→ GIVEN DATA:
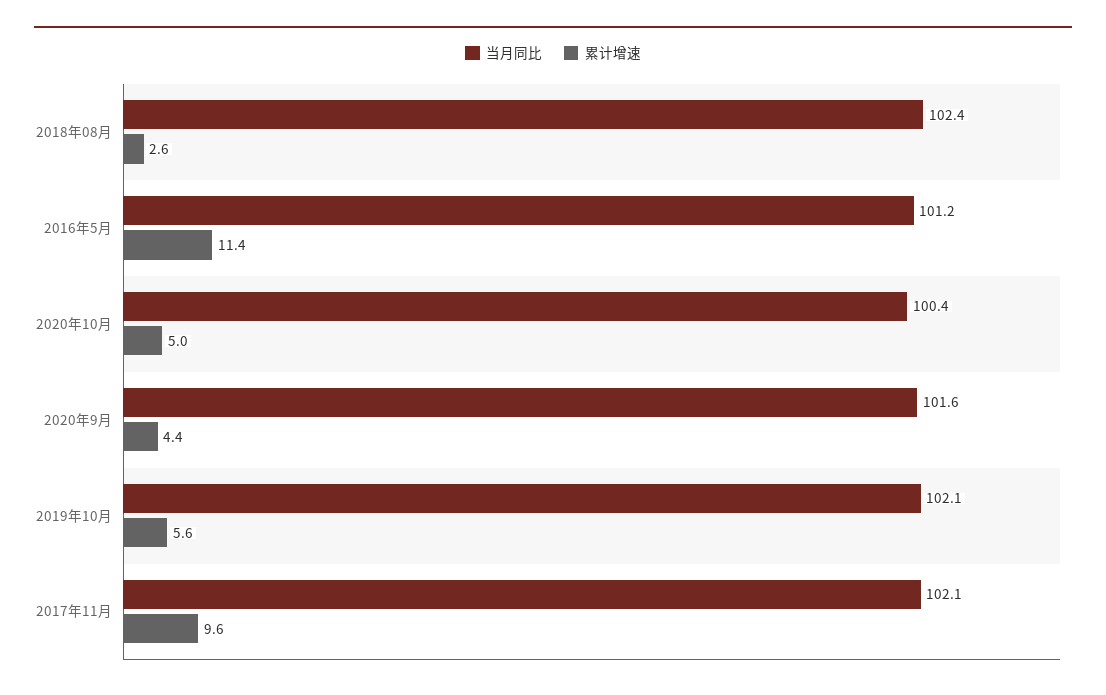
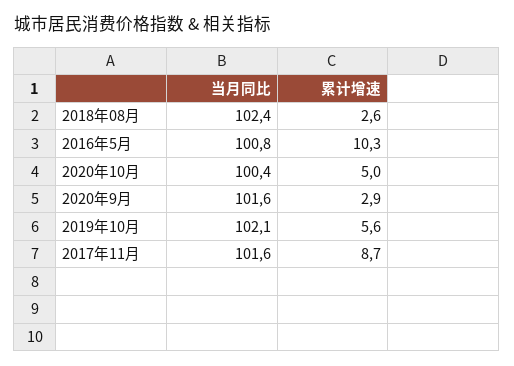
  {
    "当月同比": {
      "2018年08月": 102.4,
-     "2016年5月": 101.2,
+     "2016年5月": 100.8,
      "2020年10月": 100.4,
      "2020年9月": 101.6,
      "2019年10月": 102.1,
-     "2017年11月": 102.1
+     "2017年11月": 101.6
    },
    "累计增速": {
      "2018年08月": 2.6,
-     "2016年5月": 11.4,
+     "2016年5月": 10.3,
      "2020年10月": 5,
-     "2020年9月": 4.4,
+     "2020年9月": 2.9,
      "2019年10月": 5.6,
-     "2017年11月": 9.6
+     "2017年11月": 8.7
    }
  }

→ REQUIREMENT: The material above is to be transcribed exactly, with all pictures omitted.

→ ANSWER FOR THIS EXERCISE:
  {
    "当月同比": {
      "2018年08月": 102.4,
-     "2016年5月": 101.2,
+     "2016年5月": 100.8,
      "2020年10月": 100.4,
      "2020年9月": 101.6,
      "2019年10月": 102.1,
-     "2017年11月": 102.1
+     "2017年11月": 101.6
    },
    "累计增速": {
      "2018年08月": 2.6,
-     "2016年5月": 11.4,
+     "2016年5月": 10.3,
      "2020年10月": 5,
-     "2020年9月": 4.4,
+     "2020年9月": 2.9,
      "2019年10月": 5.6,
-     "2017年11月": 9.6
+     "2017年11月": 8.7
    }
  }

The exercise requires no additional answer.